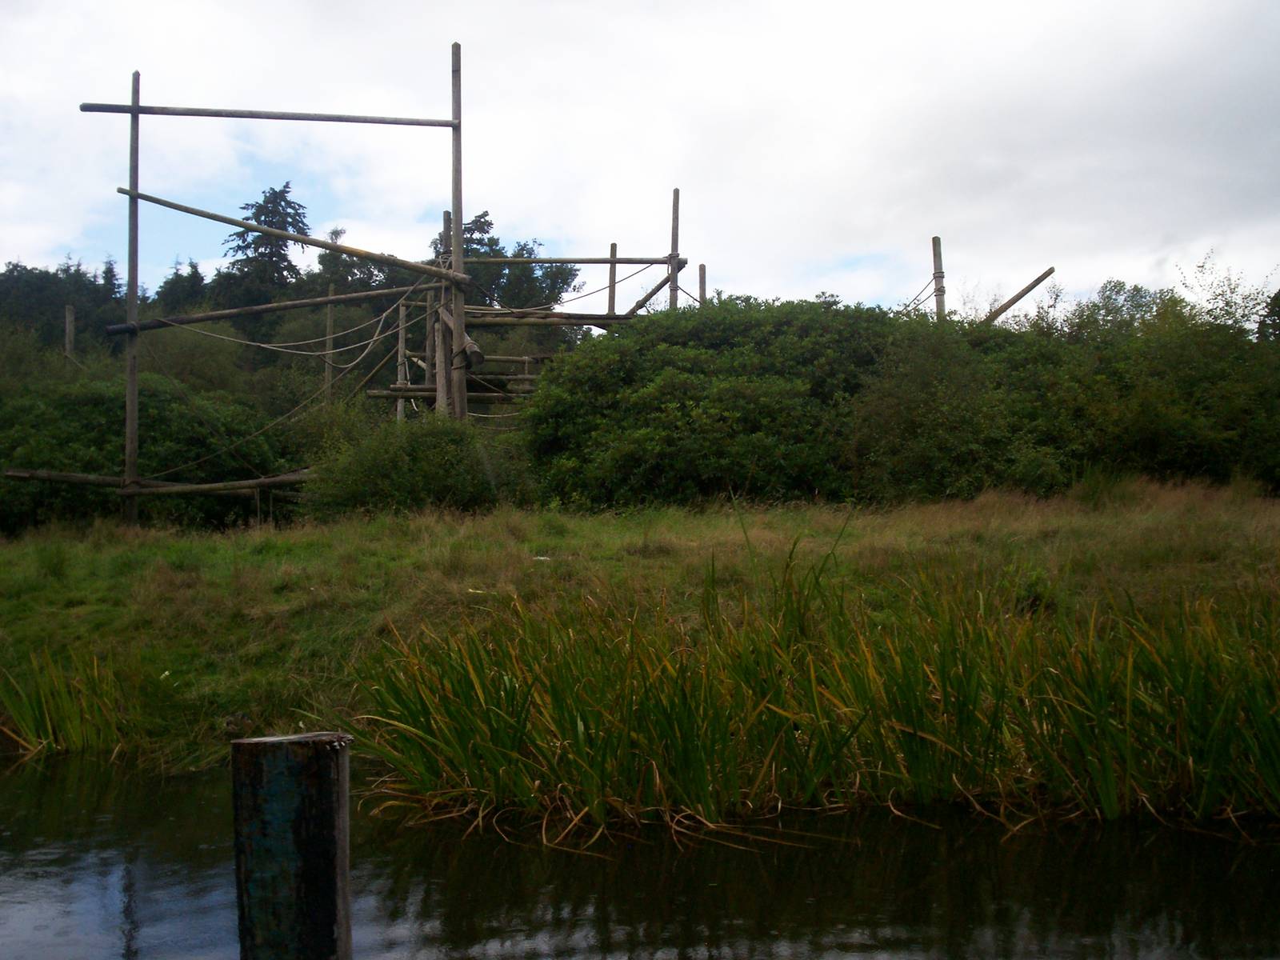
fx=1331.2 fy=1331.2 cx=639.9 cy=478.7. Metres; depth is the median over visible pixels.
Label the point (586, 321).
wooden beam
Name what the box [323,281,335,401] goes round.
wooden pole
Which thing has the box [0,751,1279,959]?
water
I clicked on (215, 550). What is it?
grassy bank
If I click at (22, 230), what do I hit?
sky
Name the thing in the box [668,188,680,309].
wooden pole
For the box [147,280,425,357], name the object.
rope
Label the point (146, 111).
wooden beam
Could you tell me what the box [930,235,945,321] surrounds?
wooden pole
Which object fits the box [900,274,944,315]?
rope
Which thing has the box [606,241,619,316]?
wooden pole
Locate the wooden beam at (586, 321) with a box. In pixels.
[463,308,639,327]
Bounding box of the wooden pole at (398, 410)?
[395,297,409,422]
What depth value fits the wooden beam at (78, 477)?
16.32 m
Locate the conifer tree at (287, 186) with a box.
[214,180,311,329]
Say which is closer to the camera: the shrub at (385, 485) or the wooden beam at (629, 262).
the shrub at (385, 485)
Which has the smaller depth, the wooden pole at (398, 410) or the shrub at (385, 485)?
the shrub at (385, 485)
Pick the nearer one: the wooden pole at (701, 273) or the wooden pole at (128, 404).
the wooden pole at (128, 404)
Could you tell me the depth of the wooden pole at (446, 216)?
19.76 m
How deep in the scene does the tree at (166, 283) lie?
57.90 m
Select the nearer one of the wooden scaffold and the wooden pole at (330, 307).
the wooden scaffold
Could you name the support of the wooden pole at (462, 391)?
on the grassy bank
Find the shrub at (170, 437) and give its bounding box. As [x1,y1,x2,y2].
[0,373,294,533]
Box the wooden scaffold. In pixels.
[37,40,1043,522]
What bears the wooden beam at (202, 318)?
attached to the wooden pole at (128, 404)
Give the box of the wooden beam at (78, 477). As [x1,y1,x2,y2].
[0,467,319,494]
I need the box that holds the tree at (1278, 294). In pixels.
[1256,288,1279,342]
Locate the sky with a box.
[0,0,1279,317]
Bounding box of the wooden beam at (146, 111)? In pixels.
[72,100,457,127]
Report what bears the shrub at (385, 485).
on the grassy bank
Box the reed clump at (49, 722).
[0,647,140,758]
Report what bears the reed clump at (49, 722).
on the grassy bank
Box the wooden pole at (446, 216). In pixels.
[440,215,453,414]
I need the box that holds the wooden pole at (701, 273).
[697,262,707,306]
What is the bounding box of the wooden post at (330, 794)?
[232,729,352,959]
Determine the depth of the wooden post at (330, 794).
2.48 m
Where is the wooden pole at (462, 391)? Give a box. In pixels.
[449,38,467,423]
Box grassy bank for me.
[0,480,1279,782]
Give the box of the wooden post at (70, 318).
[64,304,75,360]
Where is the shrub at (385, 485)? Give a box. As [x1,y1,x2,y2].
[302,413,525,516]
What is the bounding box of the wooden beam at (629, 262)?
[456,254,681,266]
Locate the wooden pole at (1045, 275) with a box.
[981,267,1056,325]
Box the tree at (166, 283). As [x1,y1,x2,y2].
[152,257,211,314]
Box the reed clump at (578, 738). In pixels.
[338,560,1279,845]
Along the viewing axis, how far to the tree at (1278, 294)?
25.82 m
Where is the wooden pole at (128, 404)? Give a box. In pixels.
[123,71,141,521]
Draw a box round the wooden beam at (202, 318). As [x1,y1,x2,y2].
[102,284,427,336]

--------------------------------------------------

• WORK TASK:
Output the records above verbatim. Pictures stay out.

• WORKED SOLUTION:
fx=1331.2 fy=1331.2 cx=639.9 cy=478.7. Metres; depth is the median over visible pixels.
Label the point (586, 321).
wooden beam
Name what the box [323,281,335,401] goes round.
wooden pole
Which thing has the box [0,751,1279,959]?
water
I clicked on (215, 550). What is it?
grassy bank
If I click at (22, 230), what do I hit?
sky
Name the thing in the box [668,188,680,309].
wooden pole
For the box [147,280,425,357], name the object.
rope
Label the point (146, 111).
wooden beam
Could you tell me what the box [930,235,945,321] surrounds?
wooden pole
Which object fits the box [900,274,944,315]?
rope
Which thing has the box [606,241,619,316]?
wooden pole
Locate the wooden beam at (586, 321) with a box. In pixels.
[463,308,639,327]
Bounding box of the wooden pole at (398, 410)?
[395,297,409,422]
What depth value fits the wooden beam at (78, 477)?
16.32 m
Locate the conifer tree at (287, 186) with a box.
[214,180,311,329]
Say which is closer to the camera: the shrub at (385, 485) or the wooden beam at (629, 262).
the shrub at (385, 485)
Which has the smaller depth, the wooden pole at (398, 410) or the shrub at (385, 485)?
the shrub at (385, 485)
Pick the nearer one: the wooden pole at (701, 273) or the wooden pole at (128, 404).
the wooden pole at (128, 404)
Could you tell me the depth of the wooden pole at (446, 216)?
19.76 m
How deep in the scene does the tree at (166, 283) lie?
57.90 m
Select the nearer one of the wooden scaffold and the wooden pole at (330, 307).
the wooden scaffold
Could you name the support of the wooden pole at (462, 391)?
on the grassy bank
Find the shrub at (170, 437) and give its bounding box. As [x1,y1,x2,y2].
[0,373,294,533]
Box the wooden scaffold. In pixels.
[37,40,1043,522]
What bears the wooden beam at (202, 318)?
attached to the wooden pole at (128, 404)
Give the box of the wooden beam at (78, 477). As [x1,y1,x2,y2].
[0,467,319,494]
I need the box that holds the tree at (1278, 294). In pixels.
[1256,288,1279,342]
Locate the sky with a box.
[0,0,1279,317]
Bounding box of the wooden beam at (146, 111)? In pixels.
[72,100,457,127]
Report what bears the shrub at (385, 485).
on the grassy bank
Box the reed clump at (49, 722).
[0,647,140,758]
Report what bears the reed clump at (49, 722).
on the grassy bank
Box the wooden pole at (446, 216). In pixels.
[440,215,453,414]
I need the box that holds the wooden pole at (701, 273).
[697,262,707,306]
What is the bounding box of the wooden post at (330, 794)?
[232,729,352,959]
Determine the depth of the wooden post at (330, 794).
2.48 m
Where is the wooden pole at (462, 391)? Give a box. In pixels.
[449,38,467,423]
Box grassy bank for me.
[0,480,1279,782]
Give the box of the wooden post at (70, 318).
[64,304,75,360]
Where is the shrub at (385, 485)? Give a box. As [x1,y1,x2,y2].
[302,413,525,516]
What is the bounding box of the wooden beam at (629, 262)?
[456,254,681,266]
Locate the wooden pole at (1045, 275) with a box.
[981,267,1056,325]
Box the tree at (166, 283). As [x1,y1,x2,y2].
[152,257,211,314]
Box the reed clump at (578, 738). In pixels.
[338,560,1279,845]
Along the viewing axis, how far to the tree at (1278, 294)?
25.82 m
Where is the wooden pole at (128, 404)? Give a box. In pixels.
[123,71,141,521]
Draw a box round the wooden beam at (202, 318). As [x1,y1,x2,y2].
[102,284,427,336]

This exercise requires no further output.